Saturday, 28 February 2015

Compiler



COMPILER
A compiler is a special program that processes statements written in a particular programming language and turns them into machine language or "code" that a computer's processor uses.
A programmer writes language statements in a language such as C++ or Cone line at a time using an editor  The file that is created contains what are called the source statements .

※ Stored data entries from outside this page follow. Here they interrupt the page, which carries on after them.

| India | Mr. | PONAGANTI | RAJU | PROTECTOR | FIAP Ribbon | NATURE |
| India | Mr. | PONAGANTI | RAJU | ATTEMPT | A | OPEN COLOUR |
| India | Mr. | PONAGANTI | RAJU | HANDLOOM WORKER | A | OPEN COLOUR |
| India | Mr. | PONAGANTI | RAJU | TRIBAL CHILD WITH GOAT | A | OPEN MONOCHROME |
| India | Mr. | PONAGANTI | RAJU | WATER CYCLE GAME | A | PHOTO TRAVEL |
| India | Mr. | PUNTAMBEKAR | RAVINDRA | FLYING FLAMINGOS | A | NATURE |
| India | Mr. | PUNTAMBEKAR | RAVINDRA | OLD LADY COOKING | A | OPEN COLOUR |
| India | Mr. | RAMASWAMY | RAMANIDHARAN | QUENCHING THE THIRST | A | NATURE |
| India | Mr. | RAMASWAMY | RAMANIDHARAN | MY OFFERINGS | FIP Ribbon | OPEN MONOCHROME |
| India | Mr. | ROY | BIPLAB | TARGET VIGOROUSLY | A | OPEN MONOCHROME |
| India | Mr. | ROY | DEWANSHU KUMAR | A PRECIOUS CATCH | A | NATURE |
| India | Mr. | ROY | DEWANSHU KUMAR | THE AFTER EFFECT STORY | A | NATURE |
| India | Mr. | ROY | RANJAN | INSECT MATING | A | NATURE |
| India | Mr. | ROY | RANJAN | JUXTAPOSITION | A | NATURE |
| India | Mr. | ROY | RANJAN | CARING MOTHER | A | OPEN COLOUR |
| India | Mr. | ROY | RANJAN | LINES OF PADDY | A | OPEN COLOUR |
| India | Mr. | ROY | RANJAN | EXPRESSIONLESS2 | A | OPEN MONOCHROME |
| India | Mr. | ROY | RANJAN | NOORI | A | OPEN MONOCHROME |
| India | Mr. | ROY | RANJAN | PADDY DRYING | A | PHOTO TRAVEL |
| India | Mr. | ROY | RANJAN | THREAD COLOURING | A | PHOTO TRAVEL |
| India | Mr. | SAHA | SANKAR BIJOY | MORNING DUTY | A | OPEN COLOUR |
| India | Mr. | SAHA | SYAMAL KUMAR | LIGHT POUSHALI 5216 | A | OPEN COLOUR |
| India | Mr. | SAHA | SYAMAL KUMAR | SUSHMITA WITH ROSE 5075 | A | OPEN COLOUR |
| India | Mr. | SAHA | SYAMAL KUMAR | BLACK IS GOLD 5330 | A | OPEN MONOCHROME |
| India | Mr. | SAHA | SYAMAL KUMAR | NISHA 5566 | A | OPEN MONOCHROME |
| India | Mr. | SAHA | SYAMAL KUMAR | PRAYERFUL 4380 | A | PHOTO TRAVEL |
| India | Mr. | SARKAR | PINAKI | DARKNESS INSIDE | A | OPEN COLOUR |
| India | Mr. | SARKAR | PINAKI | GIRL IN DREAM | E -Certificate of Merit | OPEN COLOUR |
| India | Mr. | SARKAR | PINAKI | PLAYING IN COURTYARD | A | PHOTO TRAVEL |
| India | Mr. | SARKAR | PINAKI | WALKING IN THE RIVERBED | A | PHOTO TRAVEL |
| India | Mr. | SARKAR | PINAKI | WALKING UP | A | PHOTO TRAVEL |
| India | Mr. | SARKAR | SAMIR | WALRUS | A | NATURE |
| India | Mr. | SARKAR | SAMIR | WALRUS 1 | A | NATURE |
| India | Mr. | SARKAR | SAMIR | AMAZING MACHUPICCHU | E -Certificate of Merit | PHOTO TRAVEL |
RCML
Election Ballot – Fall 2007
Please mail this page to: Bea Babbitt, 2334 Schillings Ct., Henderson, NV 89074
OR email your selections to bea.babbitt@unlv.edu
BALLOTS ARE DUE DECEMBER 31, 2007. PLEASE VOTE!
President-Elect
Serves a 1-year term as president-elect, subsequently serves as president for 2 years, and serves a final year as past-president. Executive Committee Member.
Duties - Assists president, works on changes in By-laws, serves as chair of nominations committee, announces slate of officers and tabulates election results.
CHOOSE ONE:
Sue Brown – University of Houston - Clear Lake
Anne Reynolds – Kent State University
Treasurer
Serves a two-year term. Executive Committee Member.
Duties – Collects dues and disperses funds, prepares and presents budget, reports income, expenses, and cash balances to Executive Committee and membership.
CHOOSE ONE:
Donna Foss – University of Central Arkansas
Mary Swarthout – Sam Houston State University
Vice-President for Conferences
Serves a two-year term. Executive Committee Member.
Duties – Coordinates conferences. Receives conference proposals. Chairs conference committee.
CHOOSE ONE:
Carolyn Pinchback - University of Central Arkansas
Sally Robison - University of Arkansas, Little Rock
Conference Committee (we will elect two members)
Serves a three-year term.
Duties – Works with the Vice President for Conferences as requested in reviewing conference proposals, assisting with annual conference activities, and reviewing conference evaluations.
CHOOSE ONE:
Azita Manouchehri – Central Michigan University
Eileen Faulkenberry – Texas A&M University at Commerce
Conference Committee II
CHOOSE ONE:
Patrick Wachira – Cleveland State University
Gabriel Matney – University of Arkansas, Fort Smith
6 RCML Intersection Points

The programmer then runs the appropriate language compiler, specifying the name of the file that contains the source statements.
A program that translates source code into object code. The compiler derives its name from the way it works, looking at the entire piece of source code and collecting and reorganizing the instructions (set of instructions). Thus, a compiler differs from an interpreter, which analyzes and executes each line of source code in succession, without looking at the entire program.



The advantage of interpreters is that they can execute a program immediately. Compilers require some time before an executable program emerges. However, programs produced by compilers run much faster than the same programs executed by an interpreter.
A compiler can broadly be divided into two phases based on the way they compile.

Analysis Phase

Analysis is a front-end of the compiler, the analysis phase of the compiler reads the source program, divides it into core parts and then checks for lexical, grammar and syntax errors. The analysis phase generates an intermediate representation of the source program and symbol table, which should be fed to the Synthesis phase as input.


Synthesis Phase

Synthesis is the back-end of the compiler; the synthesis phase generates the target program with the help of intermediate source code representation and symbol table.
A compiler can have many phases and passes.
·         Pass: A pass refers to the traversal of a compiler through the entire program.
·         Phase: A phase of a compiler is a distinguishable stage, which takes input from the previous stage, processes and yields output that can be used as input for the next stage. A pass can have more than one phase.

Some sort of intermediate code is often produced before generating actual machine code. The benefits of this are
  1. it is easier to generate more abstract code, not bothering too much about things like register allocations,
  2. optimization independent to machine architecture can be done and
  3. compiler bugs can be spotted more easily.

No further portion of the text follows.